Accompagnant aujourd’hui une soixantaine de start-ups, Beta.gouv.fr permet à des agents publics de devenir des intrapreneurs et organise leur accompagnement par des coachs, développeurs ou encore designers pour leur fournir un espace où ils peuvent innover en toute liberté, et surtout « faire un pas de côté par rapport à la bureaucratie et gérer leur agenda, leur budget, leurs ressources humaines ou encore leur communication sans passer par des cercles de validation interminables ».
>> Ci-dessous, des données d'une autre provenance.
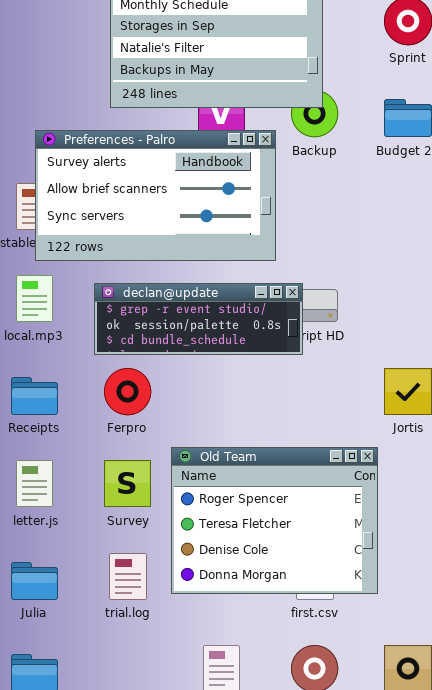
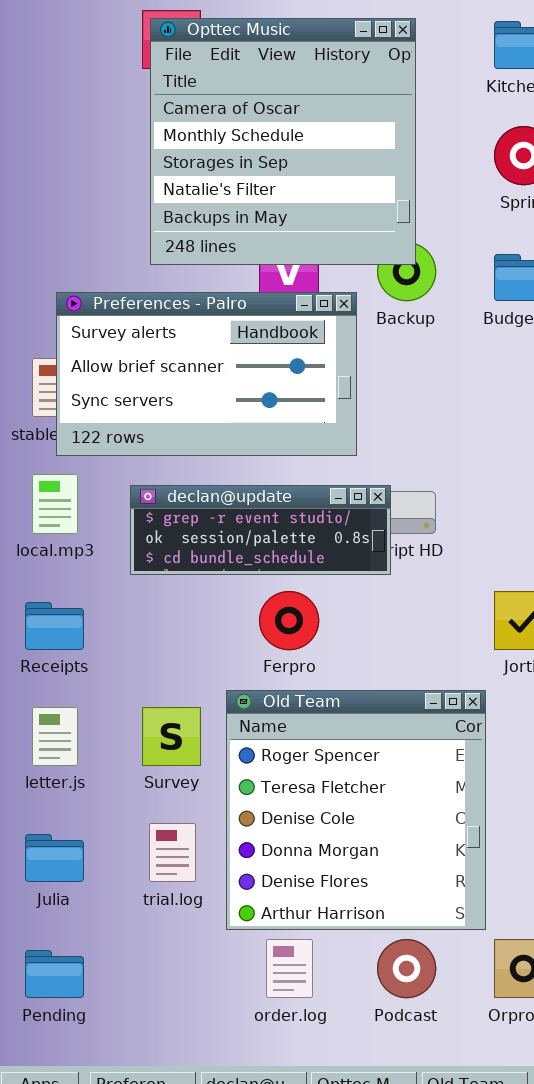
Ferpro: [104,368,151,415] -> [259,591,319,650], moved
Old Team: [171,447,378,594] -> [226,690,486,930], resized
Diversité des profils des entrepreneurs, focus sur le produit plutôt que sur le busines : les nouveaux modèles d’innovation amènent un vent de fraîcheur sur les start-ups et revendiquent un état d’esprit placé sous le signe de la bienveillance et du décloisonnement, selon les mots de Mathieu Grisolia. Avec, toujours, un objectif en tête : « déresponsabiliser l’innovation », pour ne plus chercher à tout prix à créer de la valeur, mais commencer par créer « des lieux où on peut simplement avoir des idées et les tester ». Un retour aux sources en somme.